E-pharmacophore hypothesis generation
The e-pharmacophore basically involved the structural and energetic data to find out the contact scoring using the scoring option of Glide XP [29]. It is a combined approach of structure and ligand-based 3D-QSAR technique.
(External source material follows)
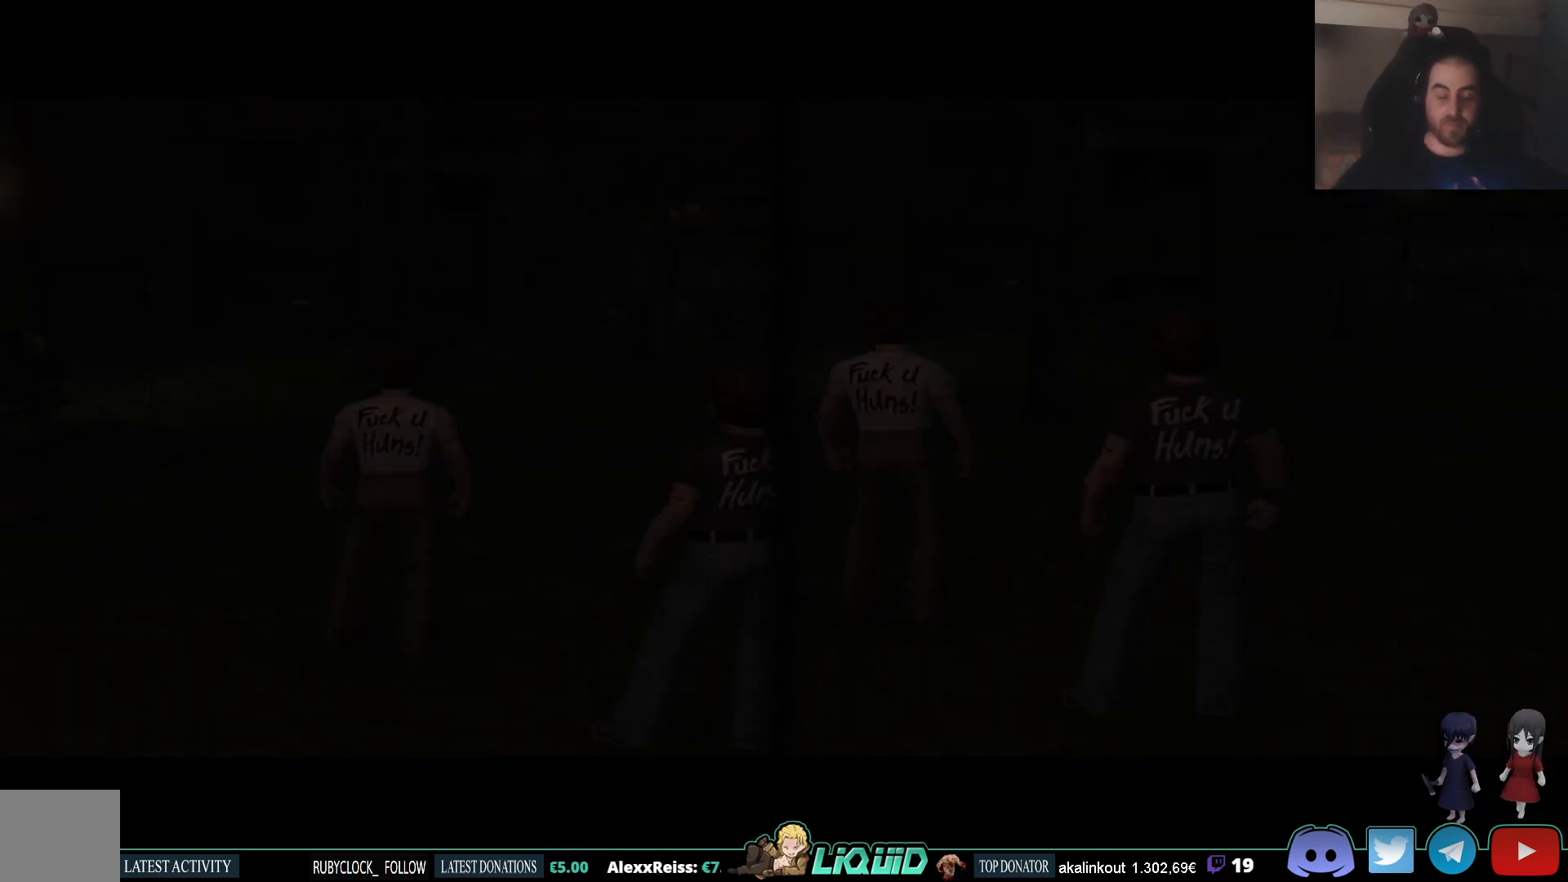
{"dt_ms": 500, "buttons": [], "left_stick": "center", "right_stick": "center", "events": []}
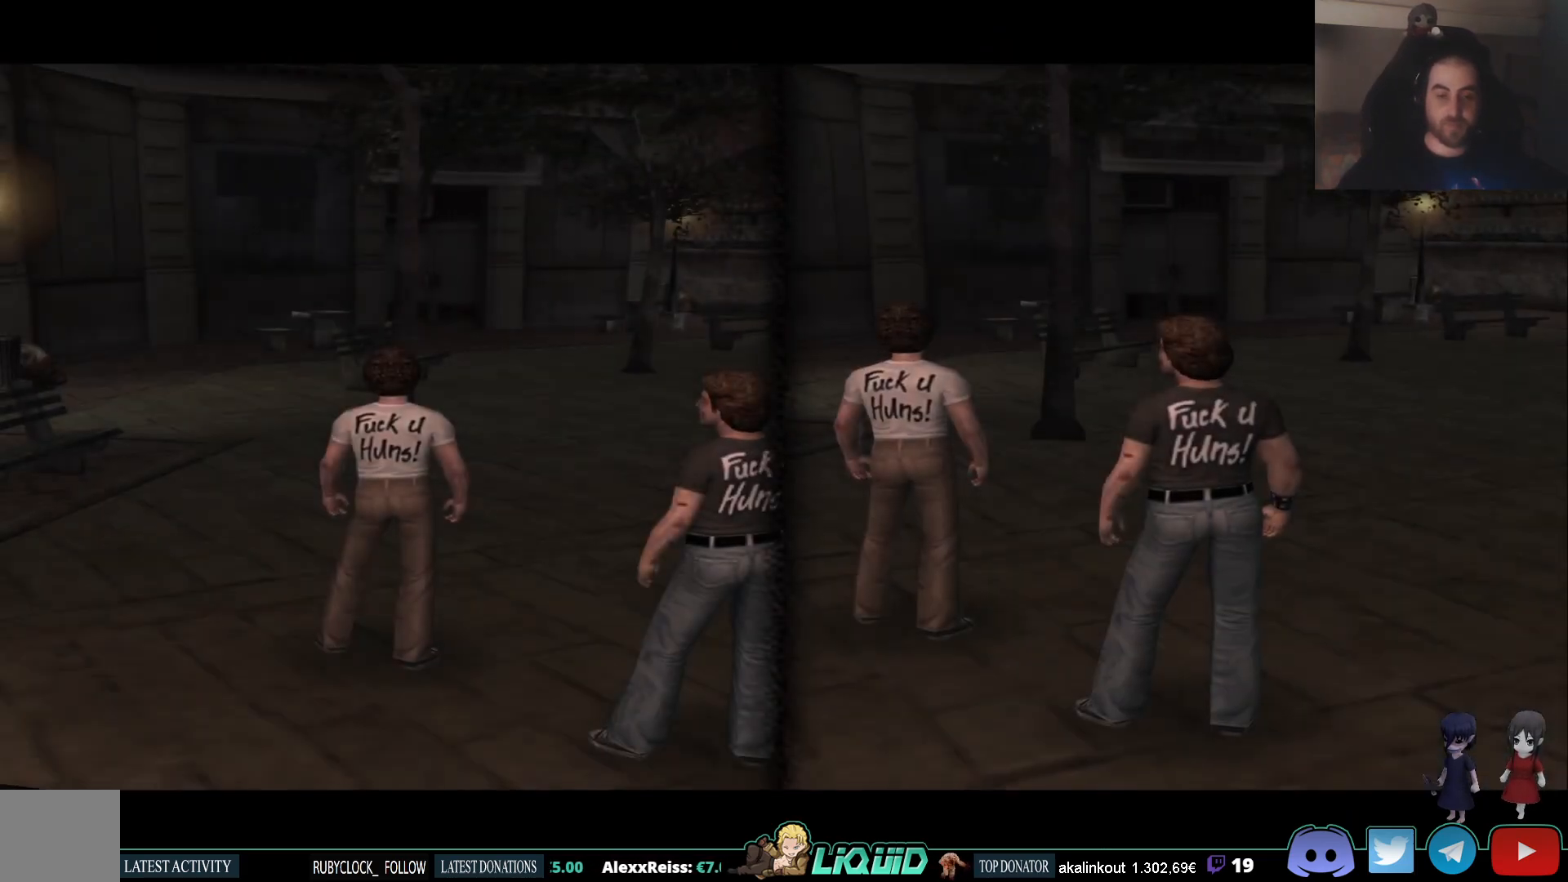
{"dt_ms": 500, "buttons": [], "left_stick": "center", "right_stick": "right", "events": [[367, "right_stick", "right"]]}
The e-pharmacophore hypothesis was generated using Maestro 9.3 [30-32].
Pharmacophore and atom based 3D QSAR modelling
For the development of 3D-QSAR, we have set the active and inactive edge of biological data at 7.15 and 6.50, respectively. For QSAR analysis, 24 compounds were taken as a data set and out of these, 17 and 7 compounds were allocated as training set and test set, respectively. These 24 molecules were clustered into active, moderately active and inactive based on their activity profile. The test compounds were selected as they really indicate the training set. The common pharmacophore hypotheses were developed using common pharmacophore identification methodology. The five featured pharmacophore hypotheses with a high value of survival score, the capability to express the complete binding space of molecules were selected and subjected to scoring function and top twelve common pharmacophore hypothesis (table 2) were selected for preparation of 3D QSAR model employing three PLS factors.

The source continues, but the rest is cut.